The MSNBC program was a reliable place for the candidate to talk about the issues and nothing but the issues.

Sen. Bernie Sanders Holds Town Hall And Rally In Phoenix, Arizona

PHOENIX, AZ - JULY 18: U.S. Sen. Bernie Sanders (I-VT) speaks to the crowd at the Phoenix Convention Center July 18, 2015 in Phoenix, Arizona. The Democratic presidential candidate spoke on his central issues of income inequality, job creation, controlling climate change, quality affordable education and getting big money out of politics, to more than 11,000 people attending.

Photographer: Charlie Leight/Getty Images

It’s rare for politicians, let alone presidential candidates, to weigh in on television show cancellations. But Vermont Senator Bernie Sanders made an exception when news broke Thursday that Comcast-owned MSNBC axed The Ed Show, the evening news show hosted by Ed Schultz.

“I am very disappointed that Comcast chose to remove Ed Schultz from its lineup,” Sanders said in a statement from his Senate office. “We need more people who talk about the real issues facing our country, not fewer.” The senator said that while “much of the corporate media regards politics as a baseball game or a soap opera” Schultz “has treated the American people with respect” by focusing on serious issues. 

Schultz, in other words, is a man after Sanders' own heart. When Sanders first announced his presidential campaign in April, his gave his first television interview to the host.

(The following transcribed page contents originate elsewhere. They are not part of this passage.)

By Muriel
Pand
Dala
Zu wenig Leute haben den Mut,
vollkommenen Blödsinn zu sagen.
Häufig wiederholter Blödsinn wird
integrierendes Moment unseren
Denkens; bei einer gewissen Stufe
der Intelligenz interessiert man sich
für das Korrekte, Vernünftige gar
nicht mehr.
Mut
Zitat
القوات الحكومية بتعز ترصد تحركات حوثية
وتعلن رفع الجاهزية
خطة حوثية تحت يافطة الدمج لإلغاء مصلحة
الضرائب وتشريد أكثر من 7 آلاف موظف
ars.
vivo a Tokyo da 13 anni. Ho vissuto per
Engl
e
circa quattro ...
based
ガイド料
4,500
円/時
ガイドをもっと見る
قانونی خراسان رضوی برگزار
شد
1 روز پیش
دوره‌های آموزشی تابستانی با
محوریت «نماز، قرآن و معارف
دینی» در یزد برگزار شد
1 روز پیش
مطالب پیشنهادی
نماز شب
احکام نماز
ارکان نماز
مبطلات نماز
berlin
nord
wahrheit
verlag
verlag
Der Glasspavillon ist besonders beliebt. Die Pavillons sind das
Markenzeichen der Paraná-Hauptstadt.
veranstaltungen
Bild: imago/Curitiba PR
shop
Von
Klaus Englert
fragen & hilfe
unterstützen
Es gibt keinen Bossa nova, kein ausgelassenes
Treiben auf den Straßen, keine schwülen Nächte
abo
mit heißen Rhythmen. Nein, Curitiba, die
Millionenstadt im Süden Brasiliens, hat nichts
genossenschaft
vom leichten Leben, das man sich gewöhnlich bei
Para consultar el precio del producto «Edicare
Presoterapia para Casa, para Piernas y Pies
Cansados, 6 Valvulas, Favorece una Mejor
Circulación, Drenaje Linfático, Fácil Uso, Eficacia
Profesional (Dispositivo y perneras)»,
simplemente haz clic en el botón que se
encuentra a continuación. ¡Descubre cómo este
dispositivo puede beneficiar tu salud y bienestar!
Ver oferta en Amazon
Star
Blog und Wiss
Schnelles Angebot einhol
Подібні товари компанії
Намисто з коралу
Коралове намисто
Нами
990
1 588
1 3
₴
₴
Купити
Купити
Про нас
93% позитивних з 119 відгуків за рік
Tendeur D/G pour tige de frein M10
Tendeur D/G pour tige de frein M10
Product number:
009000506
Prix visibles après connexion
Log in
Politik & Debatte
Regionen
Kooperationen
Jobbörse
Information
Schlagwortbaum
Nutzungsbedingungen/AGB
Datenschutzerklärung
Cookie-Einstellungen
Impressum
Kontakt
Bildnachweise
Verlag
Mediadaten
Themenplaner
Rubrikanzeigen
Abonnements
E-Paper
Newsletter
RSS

For more than 10 minutes, Sanders and Schultz talked about anti-police brutality protests, the Trans-Pacific Partnership, college education, the Islamic State, and whether he would be able to run a competitive campaign.

There were none of fluff questions Sanders says distract from the major issues affecting the American people (including, per his statement, “income and wealth inequality, high unemployment, low wages, our disastrous trade policies and racism in America”). Sanders has been on the show several times since starting his campaign, and as his Senate spokesman Vincent Morris tweeted, Sanders enjoyed his discussions on the show:

https://twitter.com/VincentMorris/status/624229676295262208

Sanders is more critical of the rest of the media landscape. Overnight, his campaign account tweeted that the “corporate media spends enormous time and energy diverting our attention away from the most important issues facing us.”

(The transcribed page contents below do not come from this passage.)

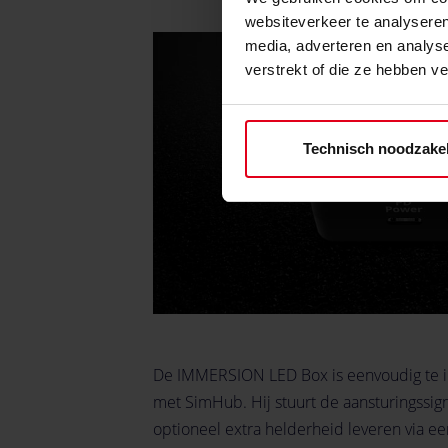
websiteverkeer te analyseren
media, adverteren en analys
verstrekt of die ze hebben v
Technisch noodzakel
De IMMERSION LED Box is eenvoudig te in
met SimHub. Hij stuurt de aansturingssign
optioneel extra helderheid leveren via ee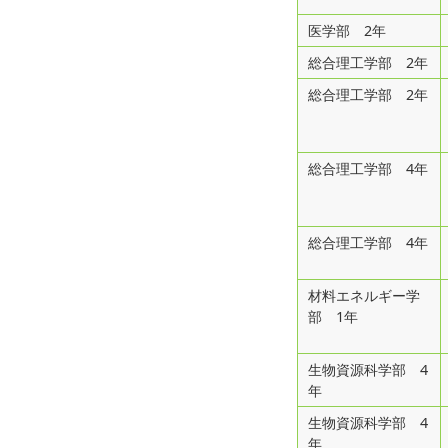
医学部 2年
総合理工学部 2年
総合理工学部 2年
総合理工学部 4年
総合理工学部 4年
材料エネルギー学
部 1年
生物資源科学部 4
年
生物資源科学部 4
年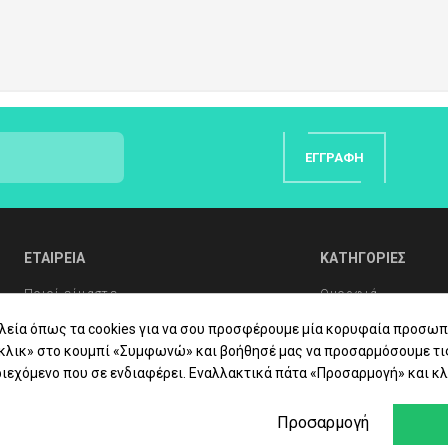
ΕΓΓΡΑΦΉ
ΕΤΑΙΡΕΙΑ
ΚΑΤΗΓΟΡΙΕΣ
Ποιοί είμαστε
Ομορφιά
λεία όπως τα cookies για να σου προσφέρουμε μία κορυφαία προσωπ
Συχνές Ερωτήσεις
Υγιεινή Σώματος
«κλικ» στο κουμπί «Συμφωνώ» και βοήθησέ μας να προσαρμόσουμε τι
Συμβουλές Υγείας
Στοματική Υγιεινή
ιεχόμενο που σε ενδιαφέρει. Εναλλακτικά πάτα «Προσαρμογή» και κλ
Επικοινωνία
Βιταμίνες - Συμπ
Προσαρμογή
Φαρμακείο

https://twitter.com/BernieSanders/status/624072973540929536

On social media, his supporters have been even more critical of the media, using the hashtag #BernieBlackout to argue that cable news gives much more airtime to other candidates, especially Republican Donald Trump. 

“At a time when a handful of large, multi-national corporations own our major media outlets, I hope they will allow voices to be heard from those who dissent from the corporate agenda,” Sanders said in Thursday’s statement. 

The cancellation of Schultz's show, along with MSNBC's The Cycle and Now with Alex Wagner, was reported by Mediaite. The news follows low ratings among the network’s afternoon shows. Politico reported that Chuck Todd, who hosts NBC’s Meet the Press, will now host a weekly show.